43. We are thus of the opinion that if the above mentioned monetary relief and compensation can be awarded in cases of live-in relationships under the Act of 2005, they should also be allowed in a proceedings under Section 125 of Cr.PC. It seems to us that the same view is confirmed by Section 26 of the said Act of 2005.
44. We believe that in light of the constant change in social attitudes and values, which have been incorporated into the forward-looking Act of 2005, the same needs to be considered with respect to Section 125 of Cr.PC and accordingly, a broad interpretation of the same should be taken.”
8. However, the Bench of the Apex Court referred the matter before the Chief Justice to be decided by the Larger Bench formulating certain questions and final verdict of the Larger Bench of the Apex Court is yet to come on the interpretation of ‘live-in’ relationship.
9. Contrary to that, Counsel appearing on behalf of the opposite party Bablu Thakur submitted that in the causes shown the opposite party had flatly refused and denied his marriage with the petitioner at any point of time rather, he had shown sympathy by providing meals to the petitioner and his children in his hotel partly on cash and partly on credit. Admittedly, the petitioner was a married woman having four children from her husband, who died subsequently and it was not the fact that he had developed any kind of relationship much less of ‘live-in’ relationship with her at any point of time so as to put any kind of liability upon him to maintain her and any kind of marriage anywhere with her is denied.
10. In Savitaben Somabhai Bhatiya v. State of Gujarat and Others, reported in I (2005) DMC 503 (SC)=III (2005) SLT 59=II (2005) CCR 10 (SC)=2005 (2) East Cr.C 281 (SC), the Apex Court observed:
“The Legislature considered it necessary to include within the scope of Section 125 an illegitimate child but it has not done so with respect to woman, not lawfully married. As such, however, desirable it may be to take note of the plight of the unfortunate woman, who unwillingly enters into wedlock with a married man the legislative intent being clearly reflected in Section 125 of the Code, there is no scope for enlarging its scope by introducing any artificial definition to include woman not lawfully married in the expression ‘wife’. This may be an inadequacy in law, which only the Legislature can undo.
Even if it is true that husband was treating the applicant as his wife it is really inconsequential. It is the intention of the Legislature which is relevant and not the attitude of the party. The principle of estoppel cannot be pressed into service to defeat the provision of Section 125 of the Code.”
11. Having regard to the facts and circumstances of the case, I find that the Counsel for the petitioner has argued consistently on the ‘live-in’ relationship between the petitioner and the opposite party, though the petitioner claimed in the proceeding for maintenance that she was legally married to the opposite party in temple after the death of his first husband, but the same which was the issue on facts could not be proved.

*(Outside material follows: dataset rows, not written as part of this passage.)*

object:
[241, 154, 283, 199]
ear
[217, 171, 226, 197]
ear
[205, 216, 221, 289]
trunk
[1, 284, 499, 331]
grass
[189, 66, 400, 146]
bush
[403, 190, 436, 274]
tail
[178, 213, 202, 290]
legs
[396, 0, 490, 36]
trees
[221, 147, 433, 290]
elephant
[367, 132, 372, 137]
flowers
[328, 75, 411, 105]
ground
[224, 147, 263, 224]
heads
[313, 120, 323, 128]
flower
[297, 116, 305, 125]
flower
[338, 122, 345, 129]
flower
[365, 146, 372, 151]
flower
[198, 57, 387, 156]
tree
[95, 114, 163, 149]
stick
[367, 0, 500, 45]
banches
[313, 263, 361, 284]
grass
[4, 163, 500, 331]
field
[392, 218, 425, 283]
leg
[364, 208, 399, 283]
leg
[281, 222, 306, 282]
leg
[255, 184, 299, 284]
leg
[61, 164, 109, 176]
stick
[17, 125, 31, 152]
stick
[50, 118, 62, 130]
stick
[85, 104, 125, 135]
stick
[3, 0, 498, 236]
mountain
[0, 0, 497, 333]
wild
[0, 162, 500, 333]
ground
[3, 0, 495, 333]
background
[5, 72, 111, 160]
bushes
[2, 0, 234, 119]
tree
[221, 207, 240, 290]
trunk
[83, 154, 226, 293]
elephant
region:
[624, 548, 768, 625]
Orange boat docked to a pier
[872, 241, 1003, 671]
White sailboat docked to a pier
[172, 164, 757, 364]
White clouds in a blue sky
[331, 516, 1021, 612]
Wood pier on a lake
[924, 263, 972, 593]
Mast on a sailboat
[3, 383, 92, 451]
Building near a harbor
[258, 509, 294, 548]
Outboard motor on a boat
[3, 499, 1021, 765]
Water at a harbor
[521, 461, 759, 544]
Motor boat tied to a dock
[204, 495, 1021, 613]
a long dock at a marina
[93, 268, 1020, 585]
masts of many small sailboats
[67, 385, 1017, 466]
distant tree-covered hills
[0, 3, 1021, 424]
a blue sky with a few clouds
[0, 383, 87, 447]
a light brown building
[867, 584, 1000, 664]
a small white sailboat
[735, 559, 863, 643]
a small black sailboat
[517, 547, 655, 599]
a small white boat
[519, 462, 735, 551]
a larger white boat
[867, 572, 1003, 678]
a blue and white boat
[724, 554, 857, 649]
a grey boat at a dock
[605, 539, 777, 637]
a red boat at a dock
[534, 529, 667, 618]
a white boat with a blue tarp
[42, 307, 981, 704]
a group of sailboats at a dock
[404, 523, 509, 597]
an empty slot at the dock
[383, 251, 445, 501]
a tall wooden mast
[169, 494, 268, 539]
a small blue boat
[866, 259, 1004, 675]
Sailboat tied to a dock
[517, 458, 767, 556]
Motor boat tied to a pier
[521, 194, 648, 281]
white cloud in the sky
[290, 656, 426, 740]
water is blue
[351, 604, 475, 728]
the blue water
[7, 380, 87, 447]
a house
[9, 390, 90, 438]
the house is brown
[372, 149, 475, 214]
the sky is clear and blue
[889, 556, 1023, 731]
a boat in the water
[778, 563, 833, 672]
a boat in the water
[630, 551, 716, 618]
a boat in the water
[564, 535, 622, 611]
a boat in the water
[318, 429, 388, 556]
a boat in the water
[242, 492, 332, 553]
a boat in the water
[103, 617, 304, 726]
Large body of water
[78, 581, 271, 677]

No evidence could be adduced in support of valid marriage between the parties and that the concept of ‘live-in’ relationship in the background of Indian culture and society, sanction of such relationship is yet to interpret by the Larger Bench of the Apex Court. In view of that matter, the statutory provision, by which the “wife” has been defined in terms of Section 125 of the Code of Criminal Procedure, cannot be liberalized. The statute sanctions that an illegitimate child from the father is entitled for maintenance but such sanction of maintenance has not been provided under law in respect to a woman not lawfully married with a person.
12. Learned Principal Judge, Family Court, Dhanbad by his order impugned has held that the petitioner Vineeta Devi was not legally married wife of the opposite party Bablu Thakur, hence, petition filed on behalf of the petitioner Vineeta Devi for her maintenance under Section 125 of the Code of Criminal Procedure was not maintainable. Learned Counsel appearing for the petitioner failed to satisfy this Court to come to a contrary view so as to call for interference in the order impugned. There being no merit, this criminal revision is dismissed.